Der Ausschuss normierte den Begriff Vollkornbrot, legte Richtlinien für das Backen und den Verkauf fest. Jeder Bäcker, der sich rühmen wollte, deutschen Vollkornbrot zu verkaufen, musste sein Brot von der zentralen Stelle in Berlin testen lassen. Bäcker, deren Vollkornbrot den Standards entsprach, konnte sich mit dem Gütesiegel mit Lebensrune (unten rechts im Titelbild zu sehen) kennzeichnen. Während der Vollkornbrotkonsum durchaus gesteigert werden konnte, blieben die Ergebnisse hinter den Erwartungen zurück. Somit wurden neben dem Reichs- auch Gauvollkornausschüsse eingerichtet, die ihre Arbeit bis Kriegsende fortsetzten.  

(Signatur Fl-796)


[1] H. Reiter, Ansprache des Präsidenten bei der 2. Versammlung der Deutschen Gesellschaft für Ernährungsforschung am 8. März 1937, zitiert nach: Uwe Spiekermann, Vollkornbrot in Deutschland. Regionalisierende und nationalisierende Deutungen und Praktiken während der NS-Zeit, S. 36.

Dieser Beitrag hat 4 Kommentare
  1. Ich kann der Versuchung nicht widerstehen, noch ein paar weitere „Blüten“ von Anno dazumal zur Kenntnis zu bringen:
    „Wir sollten unsere Kinder zu Brotessern erziehen. Das Schwarzbrotessen ist im Interesse der Gesundheit durchaus anzustreben. Die wissenschaftliche Forschung hat, auf zwei jahrtausende zurückgreifend, den Beweis erbracht, daß dort, wo eine übermäßige Verfeinerung („Verzuckerung“) der Eßsitten Platz gegriffen hat, das gesunde, kräftige Gebiß verschwand und Zahnfäulnis aufgetreten ist“
    „Als Hauptnahrungsmittel ist das Brot auch das Hauptaufbaumittel für unser Wachstum und die Erhaltung unserer menschlichen Kräfte. Es enthält die wesentlichen Bausteine für unseren Leib.
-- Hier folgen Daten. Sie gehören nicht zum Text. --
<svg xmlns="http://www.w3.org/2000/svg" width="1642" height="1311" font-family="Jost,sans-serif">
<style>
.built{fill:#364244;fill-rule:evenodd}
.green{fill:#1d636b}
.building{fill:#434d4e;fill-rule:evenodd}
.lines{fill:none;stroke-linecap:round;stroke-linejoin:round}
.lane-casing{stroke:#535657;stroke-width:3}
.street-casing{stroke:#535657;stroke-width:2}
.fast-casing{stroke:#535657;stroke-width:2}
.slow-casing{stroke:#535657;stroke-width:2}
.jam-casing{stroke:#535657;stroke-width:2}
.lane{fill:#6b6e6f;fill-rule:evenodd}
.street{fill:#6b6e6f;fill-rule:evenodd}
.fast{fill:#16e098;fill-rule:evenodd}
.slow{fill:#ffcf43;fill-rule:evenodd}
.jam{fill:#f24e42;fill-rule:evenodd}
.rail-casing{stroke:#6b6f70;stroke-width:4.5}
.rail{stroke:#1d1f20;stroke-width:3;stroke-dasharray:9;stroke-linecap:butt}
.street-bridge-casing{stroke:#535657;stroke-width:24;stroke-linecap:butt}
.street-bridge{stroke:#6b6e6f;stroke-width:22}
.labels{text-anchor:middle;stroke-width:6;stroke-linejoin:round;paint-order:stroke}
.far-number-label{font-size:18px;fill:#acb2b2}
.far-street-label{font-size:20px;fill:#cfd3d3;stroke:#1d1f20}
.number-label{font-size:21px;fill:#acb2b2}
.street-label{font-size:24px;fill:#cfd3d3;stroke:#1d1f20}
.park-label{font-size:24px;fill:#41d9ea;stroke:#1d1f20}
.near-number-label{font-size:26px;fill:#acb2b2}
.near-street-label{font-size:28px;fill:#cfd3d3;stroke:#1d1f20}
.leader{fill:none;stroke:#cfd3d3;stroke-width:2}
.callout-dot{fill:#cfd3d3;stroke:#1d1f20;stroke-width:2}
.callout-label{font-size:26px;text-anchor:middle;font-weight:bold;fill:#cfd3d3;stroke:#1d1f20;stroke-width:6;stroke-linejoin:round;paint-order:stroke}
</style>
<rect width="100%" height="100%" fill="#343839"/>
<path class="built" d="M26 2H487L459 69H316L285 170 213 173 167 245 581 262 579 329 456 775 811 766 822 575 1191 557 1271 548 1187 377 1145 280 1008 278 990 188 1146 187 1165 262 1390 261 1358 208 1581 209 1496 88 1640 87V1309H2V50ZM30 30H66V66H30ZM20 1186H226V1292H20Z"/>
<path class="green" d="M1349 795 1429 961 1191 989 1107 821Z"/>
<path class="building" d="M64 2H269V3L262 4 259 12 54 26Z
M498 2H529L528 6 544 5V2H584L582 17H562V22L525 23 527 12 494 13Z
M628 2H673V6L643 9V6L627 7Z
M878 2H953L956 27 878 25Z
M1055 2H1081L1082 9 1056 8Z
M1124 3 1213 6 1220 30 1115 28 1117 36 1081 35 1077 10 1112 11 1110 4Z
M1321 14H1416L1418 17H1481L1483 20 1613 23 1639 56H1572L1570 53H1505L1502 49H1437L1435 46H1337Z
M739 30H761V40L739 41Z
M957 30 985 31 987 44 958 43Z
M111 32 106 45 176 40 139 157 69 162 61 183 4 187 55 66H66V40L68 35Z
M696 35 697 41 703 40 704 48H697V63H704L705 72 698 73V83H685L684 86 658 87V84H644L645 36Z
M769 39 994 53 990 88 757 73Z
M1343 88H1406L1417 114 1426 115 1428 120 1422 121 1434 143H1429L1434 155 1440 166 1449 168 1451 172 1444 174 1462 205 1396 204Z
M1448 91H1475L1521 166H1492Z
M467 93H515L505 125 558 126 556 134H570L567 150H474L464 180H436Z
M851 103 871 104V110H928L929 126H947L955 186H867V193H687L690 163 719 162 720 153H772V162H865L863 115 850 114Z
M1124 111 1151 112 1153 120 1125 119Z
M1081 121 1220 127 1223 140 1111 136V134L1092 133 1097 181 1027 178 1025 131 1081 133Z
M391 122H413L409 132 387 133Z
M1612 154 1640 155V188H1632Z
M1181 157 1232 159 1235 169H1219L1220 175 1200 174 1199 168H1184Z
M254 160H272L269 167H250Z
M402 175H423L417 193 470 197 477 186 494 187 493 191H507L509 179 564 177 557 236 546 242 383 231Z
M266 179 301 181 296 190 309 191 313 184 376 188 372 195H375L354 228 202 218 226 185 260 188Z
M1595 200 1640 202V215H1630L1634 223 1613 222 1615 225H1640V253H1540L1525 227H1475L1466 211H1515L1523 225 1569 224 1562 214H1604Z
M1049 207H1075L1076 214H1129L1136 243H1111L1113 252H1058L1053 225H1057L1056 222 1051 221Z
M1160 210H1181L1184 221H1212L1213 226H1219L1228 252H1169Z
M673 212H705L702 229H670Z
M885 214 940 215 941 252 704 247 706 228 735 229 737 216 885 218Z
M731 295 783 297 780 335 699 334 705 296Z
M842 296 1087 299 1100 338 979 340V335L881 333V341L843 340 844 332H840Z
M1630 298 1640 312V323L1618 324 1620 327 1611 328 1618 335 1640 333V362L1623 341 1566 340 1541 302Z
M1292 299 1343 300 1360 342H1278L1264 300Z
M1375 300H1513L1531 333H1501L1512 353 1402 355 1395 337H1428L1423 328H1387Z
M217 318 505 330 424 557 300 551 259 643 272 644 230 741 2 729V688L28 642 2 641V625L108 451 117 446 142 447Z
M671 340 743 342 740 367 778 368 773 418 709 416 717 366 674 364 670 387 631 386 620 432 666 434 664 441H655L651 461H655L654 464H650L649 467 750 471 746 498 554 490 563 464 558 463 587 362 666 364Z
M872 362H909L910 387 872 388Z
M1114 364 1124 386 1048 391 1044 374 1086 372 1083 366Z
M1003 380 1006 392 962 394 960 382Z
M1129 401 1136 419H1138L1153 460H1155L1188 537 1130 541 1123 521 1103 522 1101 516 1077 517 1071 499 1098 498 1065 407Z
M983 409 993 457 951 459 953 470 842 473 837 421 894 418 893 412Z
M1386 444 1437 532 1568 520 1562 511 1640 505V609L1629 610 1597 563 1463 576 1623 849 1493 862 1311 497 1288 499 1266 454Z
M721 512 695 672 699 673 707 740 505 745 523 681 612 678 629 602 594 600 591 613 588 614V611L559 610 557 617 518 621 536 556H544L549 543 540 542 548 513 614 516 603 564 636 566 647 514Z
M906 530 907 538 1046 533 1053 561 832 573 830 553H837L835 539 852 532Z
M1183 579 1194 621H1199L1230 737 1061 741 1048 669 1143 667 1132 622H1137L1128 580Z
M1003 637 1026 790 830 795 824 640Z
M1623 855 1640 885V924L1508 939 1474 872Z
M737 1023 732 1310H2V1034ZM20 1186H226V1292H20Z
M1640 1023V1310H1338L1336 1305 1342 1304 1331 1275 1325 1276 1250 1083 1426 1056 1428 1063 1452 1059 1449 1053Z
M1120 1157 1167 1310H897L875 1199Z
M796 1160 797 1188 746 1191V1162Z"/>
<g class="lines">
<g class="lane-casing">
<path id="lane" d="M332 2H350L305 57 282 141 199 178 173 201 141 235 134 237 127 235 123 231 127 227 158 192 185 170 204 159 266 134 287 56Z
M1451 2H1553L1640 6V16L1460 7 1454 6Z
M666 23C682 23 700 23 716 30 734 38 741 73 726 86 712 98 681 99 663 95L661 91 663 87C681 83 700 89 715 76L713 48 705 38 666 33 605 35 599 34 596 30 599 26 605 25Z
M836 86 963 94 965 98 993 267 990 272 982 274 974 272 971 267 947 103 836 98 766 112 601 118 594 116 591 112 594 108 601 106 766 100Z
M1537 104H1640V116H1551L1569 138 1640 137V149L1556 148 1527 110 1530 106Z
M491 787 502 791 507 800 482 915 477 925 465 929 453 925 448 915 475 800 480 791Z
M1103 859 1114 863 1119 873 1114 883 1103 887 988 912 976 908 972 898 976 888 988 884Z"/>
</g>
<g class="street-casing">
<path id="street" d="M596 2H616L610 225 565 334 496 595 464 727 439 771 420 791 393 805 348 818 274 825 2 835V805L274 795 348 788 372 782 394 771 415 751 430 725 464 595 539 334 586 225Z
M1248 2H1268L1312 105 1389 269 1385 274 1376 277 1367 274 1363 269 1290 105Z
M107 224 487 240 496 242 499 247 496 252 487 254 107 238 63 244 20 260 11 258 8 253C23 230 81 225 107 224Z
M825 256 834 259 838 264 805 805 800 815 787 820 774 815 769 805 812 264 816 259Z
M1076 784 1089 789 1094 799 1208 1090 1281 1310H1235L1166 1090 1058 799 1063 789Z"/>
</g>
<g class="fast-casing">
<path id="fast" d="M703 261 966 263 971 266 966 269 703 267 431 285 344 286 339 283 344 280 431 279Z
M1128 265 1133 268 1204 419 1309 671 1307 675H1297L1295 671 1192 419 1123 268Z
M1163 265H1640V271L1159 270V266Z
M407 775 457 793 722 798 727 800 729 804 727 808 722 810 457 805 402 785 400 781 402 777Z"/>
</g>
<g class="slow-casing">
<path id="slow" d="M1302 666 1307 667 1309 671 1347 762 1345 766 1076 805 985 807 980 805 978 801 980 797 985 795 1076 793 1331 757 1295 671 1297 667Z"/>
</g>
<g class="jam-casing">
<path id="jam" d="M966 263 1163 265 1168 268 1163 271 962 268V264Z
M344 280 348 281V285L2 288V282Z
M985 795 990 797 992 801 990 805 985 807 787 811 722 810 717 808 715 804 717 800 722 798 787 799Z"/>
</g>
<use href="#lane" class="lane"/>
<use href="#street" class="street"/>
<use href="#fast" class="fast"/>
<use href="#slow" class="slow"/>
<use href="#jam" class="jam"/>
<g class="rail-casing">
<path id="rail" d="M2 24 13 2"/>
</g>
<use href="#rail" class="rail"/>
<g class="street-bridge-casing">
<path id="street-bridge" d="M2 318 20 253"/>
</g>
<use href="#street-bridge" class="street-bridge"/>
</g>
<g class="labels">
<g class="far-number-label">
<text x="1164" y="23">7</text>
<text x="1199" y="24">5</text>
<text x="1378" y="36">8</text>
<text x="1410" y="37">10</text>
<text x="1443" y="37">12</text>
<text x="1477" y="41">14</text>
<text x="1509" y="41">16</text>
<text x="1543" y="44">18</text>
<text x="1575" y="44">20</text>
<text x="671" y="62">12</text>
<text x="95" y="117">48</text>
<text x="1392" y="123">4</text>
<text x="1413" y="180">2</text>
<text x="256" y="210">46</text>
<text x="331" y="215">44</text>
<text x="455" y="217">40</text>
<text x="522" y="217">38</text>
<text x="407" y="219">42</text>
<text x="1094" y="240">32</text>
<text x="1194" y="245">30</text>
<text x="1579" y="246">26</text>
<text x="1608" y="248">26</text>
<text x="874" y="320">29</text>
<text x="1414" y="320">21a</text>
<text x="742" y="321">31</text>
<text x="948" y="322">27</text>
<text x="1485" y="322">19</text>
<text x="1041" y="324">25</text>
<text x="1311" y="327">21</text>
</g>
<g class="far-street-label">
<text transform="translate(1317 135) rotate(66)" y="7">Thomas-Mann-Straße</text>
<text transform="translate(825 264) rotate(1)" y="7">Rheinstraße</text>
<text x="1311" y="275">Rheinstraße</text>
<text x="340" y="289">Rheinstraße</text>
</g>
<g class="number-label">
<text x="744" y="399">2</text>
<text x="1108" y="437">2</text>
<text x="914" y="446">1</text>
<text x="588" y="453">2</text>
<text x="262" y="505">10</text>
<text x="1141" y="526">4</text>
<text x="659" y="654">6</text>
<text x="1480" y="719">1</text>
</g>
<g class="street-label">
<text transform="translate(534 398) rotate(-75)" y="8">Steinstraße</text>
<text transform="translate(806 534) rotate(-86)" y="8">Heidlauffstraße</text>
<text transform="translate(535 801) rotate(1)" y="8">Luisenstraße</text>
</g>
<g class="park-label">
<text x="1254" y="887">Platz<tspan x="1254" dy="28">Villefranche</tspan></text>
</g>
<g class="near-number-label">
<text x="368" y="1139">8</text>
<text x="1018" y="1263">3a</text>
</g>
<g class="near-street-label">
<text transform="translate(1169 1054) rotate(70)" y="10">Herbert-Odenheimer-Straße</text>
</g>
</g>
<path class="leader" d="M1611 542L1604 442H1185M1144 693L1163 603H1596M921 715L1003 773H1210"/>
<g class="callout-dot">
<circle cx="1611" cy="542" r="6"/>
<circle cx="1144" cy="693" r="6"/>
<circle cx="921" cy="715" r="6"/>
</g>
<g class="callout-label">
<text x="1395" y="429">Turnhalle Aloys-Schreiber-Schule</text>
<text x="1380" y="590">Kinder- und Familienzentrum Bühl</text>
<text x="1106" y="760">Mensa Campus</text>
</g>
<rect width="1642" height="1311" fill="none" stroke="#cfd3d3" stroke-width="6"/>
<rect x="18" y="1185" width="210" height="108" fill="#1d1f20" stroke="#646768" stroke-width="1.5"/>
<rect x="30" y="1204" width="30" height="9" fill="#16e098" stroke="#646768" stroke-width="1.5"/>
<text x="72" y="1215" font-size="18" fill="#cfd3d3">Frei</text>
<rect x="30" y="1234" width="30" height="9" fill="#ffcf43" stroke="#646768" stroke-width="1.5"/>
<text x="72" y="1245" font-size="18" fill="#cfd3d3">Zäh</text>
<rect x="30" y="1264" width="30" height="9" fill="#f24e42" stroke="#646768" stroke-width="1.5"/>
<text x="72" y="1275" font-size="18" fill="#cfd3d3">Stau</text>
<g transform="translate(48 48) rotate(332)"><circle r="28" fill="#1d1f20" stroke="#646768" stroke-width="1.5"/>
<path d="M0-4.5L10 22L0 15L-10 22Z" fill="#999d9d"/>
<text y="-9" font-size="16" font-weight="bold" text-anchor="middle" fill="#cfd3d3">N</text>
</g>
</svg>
Auf der Kunst des Ackerbaues sowohl wie der Kunst der Brotzubereitung baut sich unsere ganze abendländische Kultur als eine bäuerlich bestimmte Kultur auf, im Gegensatz zu einer händlerisch-nomadischen Gesittung frmdblütiger Völker“ (Zitiert nach Kingelin „Boden und Brot“)“
    Aus „Das Kind Der Mutter Glück, der Mutter Sorge“, 3.Auflage, 1943 Leopold Stocker Verlag/Graz und Leipzig
    (Es soll schon damals Leute gegeben haben, die insgeheim fragten: „Wiaso ham nacha aber die Italiener, de was lei Weißbrot essn, so gsunde kräftige Zähnnd?“)

  2. Es ist aber auch wissenschaftlich anerkannt, daß der Getreideanbau durch ungünstige Beeinflussung der Mundschleimhaut durch die entsprechenden Nahrungsmittel die erste Verschlechterung des Zahnstatus gebracht hat. Aber das wußten die generell überhaupt nichts wissenden Nazis natürlich nicht. Wo bliebe da auch die blutdurchtränkte Väterscholle.